Tyson SHUTTERS Major Plants — Beef Crisis Grows

Graph overlay on a meat market display showing stock trends

Major meatpacking giant Tyson Foods is shuttering a Nebraska beef plant and cutting Texas operations, eliminating nearly 5,000 jobs as America’s cattle supply hits a 70-year low and beef prices soar beyond the reach of working families.

Story Highlights

  • Tyson Foods is closing its Nebraska plant with 3,200 workers and scaling back Texas operations, affecting 1,700 more.
  • Cattle inventory has plummeted to its lowest level in 70 years due to drought.
  • Beef prices jumped 14.7% year-over-year, far exceeding the overall inflation rate of 3%.
  • The company’s beef division lost $426 million despite strong consumer demand for American beef.

Tyson Announces Major Plant Closures

Tyson Foods delivered devastating news to American workers on November 21, 2025, announcing the closure of its Lexington, Nebraska beef processing facility and significant cuts at its Amarillo, Texas plant. The Nebraska closure will eliminate 3,200 jobs, while the Texas facility reduction affects another 1,700 workers.
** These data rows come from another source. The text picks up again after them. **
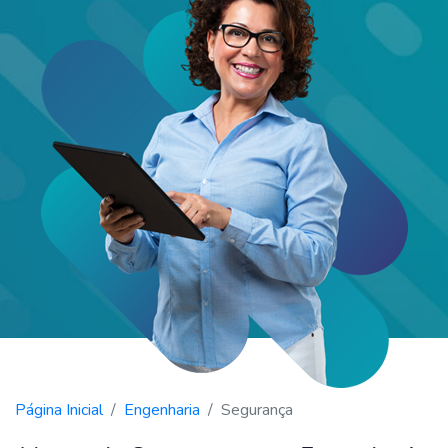
Página Inicial
Engenharia
Segurança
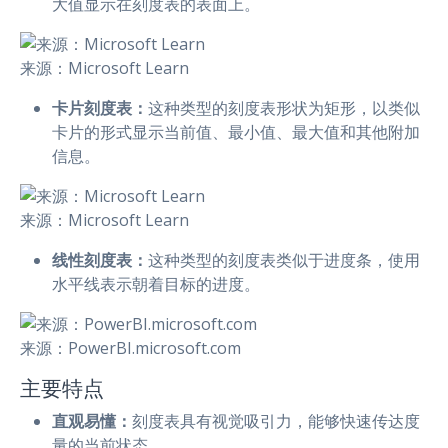
大值显示在刻度表的表面上。
来源：Microsoft Learn
卡片刻度表：
这种类型的刻度表形状为矩形，以类似
卡片的形式显示当前值、最小值、最大值和其他附加
信息。
来源：Microsoft Learn
线性刻度表：
这种类型的刻度表类似于进度条，使用
水平线表示朝着目标的进度。
来源：PowerBI.microsoft.com
主要特点
直观易懂：
刻度表具有视觉吸引力，能够快速传达度
量的当前状态。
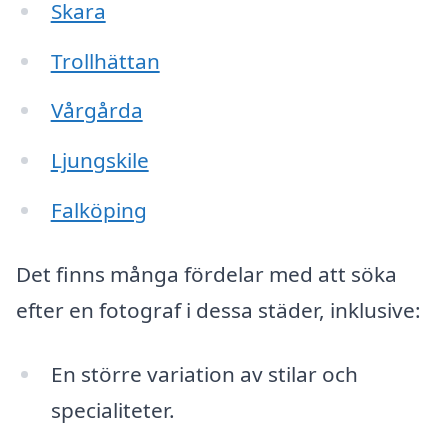
Skara
Trollhättan
Vårgårda
Ljungskile
Falköping
Det finns många fördelar med att söka
efter en fotograf i dessa städer, inklusive:
En större variation av stilar och
specialiteter.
These changes take effect around January 20, coinciding with President Trump’s inauguration, highlighting the economic challenges facing American food production.

Cattle Supply Crisis Devastates Rural Economy

The Lexington facility processes approximately 5,000 cattle daily, representing 5% of total U.S. slaughtering capacity according to commodity broker Matt Wiegand from FuturesOne. However, the plant has operated below capacity due to severe cattle shortages. America’s cattle inventory has dropped to its lowest point in seven decades, primarily attributed to prolonged drought conditions across key ranching regions. This supply crisis threatens the foundation of American agricultural independence.

Beef Prices Crush Working Families

The Bureau of Labor Statistics revealed staggering price increases that demonstrate how supply shortages devastate household budgets. Beef and veal prices surged 14.7% year-over-year, with ground beef up 12.9%, beef roasts climbing 18.4%, and steaks rising 16.6%. These increases far exceed the 3% overall inflation rate and the 3.1% food price increase, underscoring how specific sector failures disproportionately impact families seeking affordable, nutritious protein sources.

Financial Losses Despite Strong Demand

Tyson’s beef division suffered adjusted losses of $426 million over the 12 months ended September 27, with projections indicating $400-600 million in losses for fiscal 2026. These massive losses occur despite Americans spending over $40 billion on fresh beef in 2024, comprising more than half of all fresh-meat sales according to Beef Research data. The disconnect between strong consumer demand and operational losses highlights systemic challenges in American food production infrastructure.

Rural Communities Bear Economic Burden

The closures devastate rural American communities that depend on agricultural processing for economic stability. While Tyson promises relocation assistance and job transfers to other facilities, these rural areas often lack alternative employment opportunities. Cattle ranchers face a minimum two-year timeline to rebuild herds, meaning supply shortages will persist well into Trump’s presidency. This situation underscores the importance of supporting American agriculture and rural economic development policies.